** EXERCISE AIM **
Exactly the lines below, starting with the one containing "right front paw: (593, 855)" and going on through the one containing "right shoulder: (1010, 710)", must be reproduced, both ends included, and no pictures with them.

*** PROVIDED ENTRIES ***

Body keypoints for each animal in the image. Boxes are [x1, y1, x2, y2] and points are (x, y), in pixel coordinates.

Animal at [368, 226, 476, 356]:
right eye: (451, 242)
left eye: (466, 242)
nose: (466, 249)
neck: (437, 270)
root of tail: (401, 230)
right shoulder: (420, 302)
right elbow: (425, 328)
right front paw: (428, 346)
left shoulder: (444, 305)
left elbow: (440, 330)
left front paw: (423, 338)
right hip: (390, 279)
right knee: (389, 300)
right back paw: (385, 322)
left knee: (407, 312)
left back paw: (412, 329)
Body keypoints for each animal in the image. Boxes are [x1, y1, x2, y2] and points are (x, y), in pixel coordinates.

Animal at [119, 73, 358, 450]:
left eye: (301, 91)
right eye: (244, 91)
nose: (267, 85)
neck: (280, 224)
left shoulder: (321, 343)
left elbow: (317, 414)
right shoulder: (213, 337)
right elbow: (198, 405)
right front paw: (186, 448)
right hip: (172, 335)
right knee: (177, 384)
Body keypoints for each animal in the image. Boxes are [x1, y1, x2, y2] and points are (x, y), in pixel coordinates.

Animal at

*** End of PROVIDED ENTRIES ***
*** PROVIDED ENTRIES ***

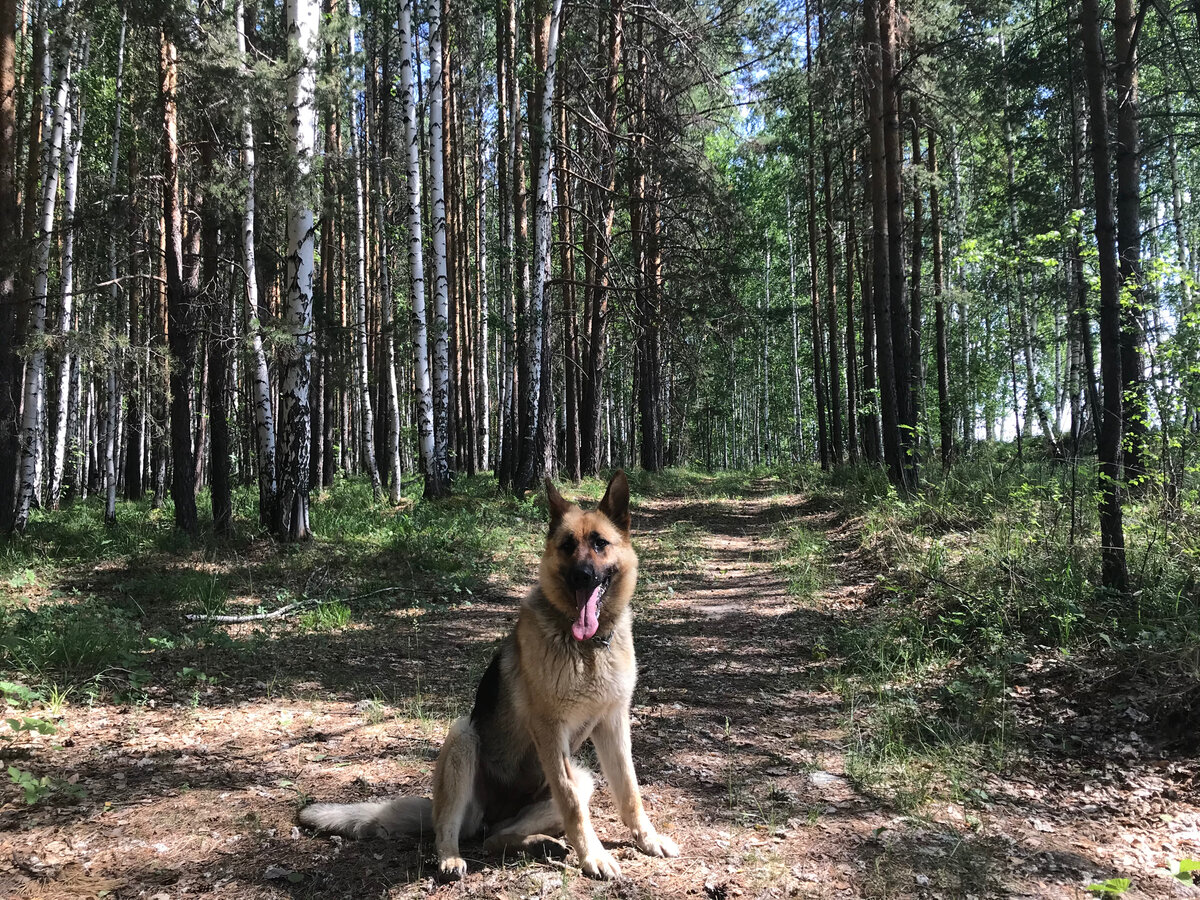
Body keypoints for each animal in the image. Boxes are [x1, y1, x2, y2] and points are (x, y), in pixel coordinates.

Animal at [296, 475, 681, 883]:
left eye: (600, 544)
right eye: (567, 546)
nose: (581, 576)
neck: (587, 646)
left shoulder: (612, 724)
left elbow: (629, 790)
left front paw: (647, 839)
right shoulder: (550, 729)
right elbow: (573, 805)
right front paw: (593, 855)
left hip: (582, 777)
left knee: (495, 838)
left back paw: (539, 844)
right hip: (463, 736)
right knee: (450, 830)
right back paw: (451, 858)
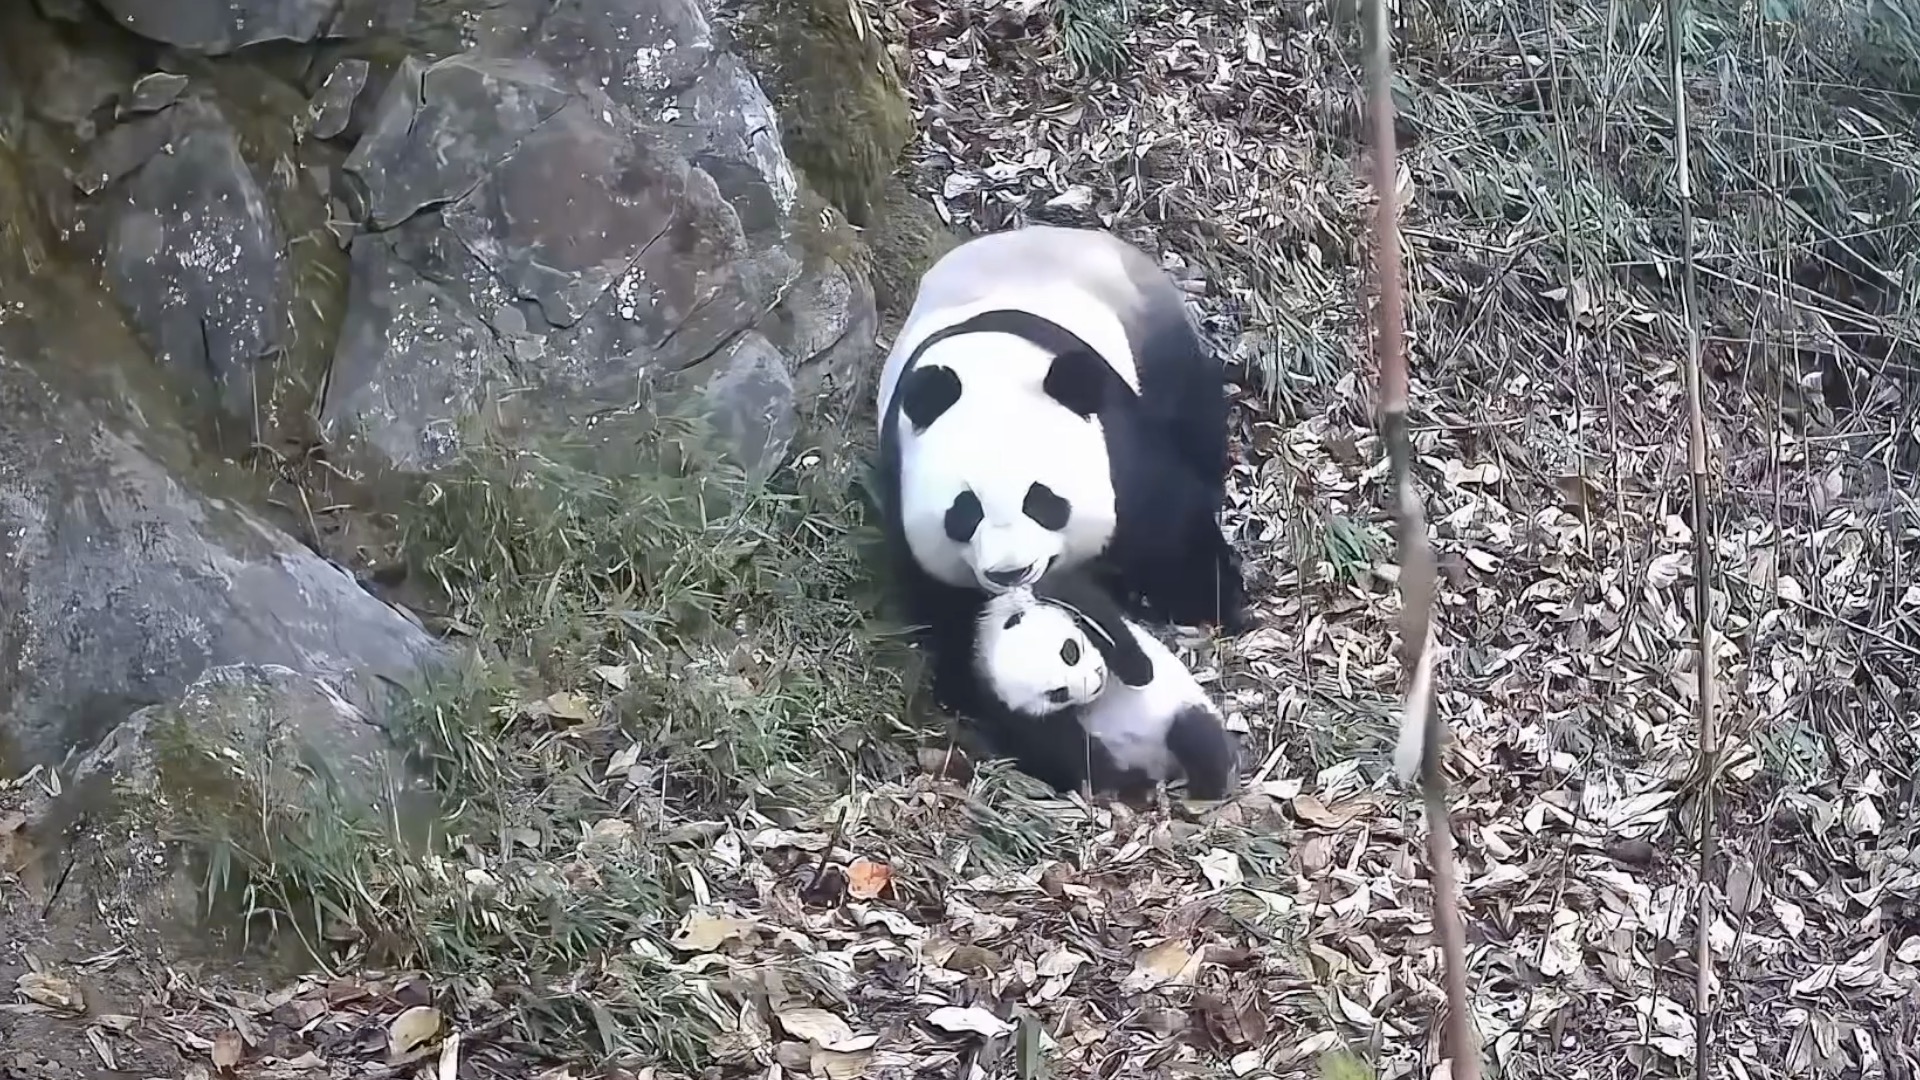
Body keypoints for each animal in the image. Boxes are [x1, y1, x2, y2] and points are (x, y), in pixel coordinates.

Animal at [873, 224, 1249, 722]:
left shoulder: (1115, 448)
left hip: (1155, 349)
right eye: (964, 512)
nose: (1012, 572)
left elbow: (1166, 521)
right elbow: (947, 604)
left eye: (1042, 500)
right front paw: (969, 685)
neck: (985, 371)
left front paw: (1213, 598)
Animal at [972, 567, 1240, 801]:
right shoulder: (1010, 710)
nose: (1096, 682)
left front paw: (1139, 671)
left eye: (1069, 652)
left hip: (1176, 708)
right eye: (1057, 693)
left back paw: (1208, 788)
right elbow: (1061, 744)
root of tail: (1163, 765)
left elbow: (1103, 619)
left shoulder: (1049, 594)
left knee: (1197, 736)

*** End of PROVIDED ENTRIES ***
*** PROVIDED ENTRIES ***

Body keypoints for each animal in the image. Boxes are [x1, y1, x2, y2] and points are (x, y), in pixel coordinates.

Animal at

*** End of PROVIDED ENTRIES ***

** RESPONSE **
right front paw: (593, 855)
left hip: (582, 777)
left knee: (495, 838)
left back paw: (539, 844)
right hip: (463, 736)
right knee: (450, 830)
right back paw: (451, 858)
Body keypoints for each animal in the image. Boxes are [x1, y1, x2, y2] and points are (x, y), in pixel coordinates.

Animal at [873, 224, 1249, 722]:
left shoulder: (1115, 448)
left hip: (1155, 349)
right eye: (964, 512)
nose: (1012, 572)
left elbow: (1166, 521)
right elbow: (947, 604)
left eye: (1042, 500)
right front paw: (969, 685)
neck: (985, 371)
left front paw: (1213, 598)
Animal at [972, 567, 1240, 801]:
right shoulder: (1010, 710)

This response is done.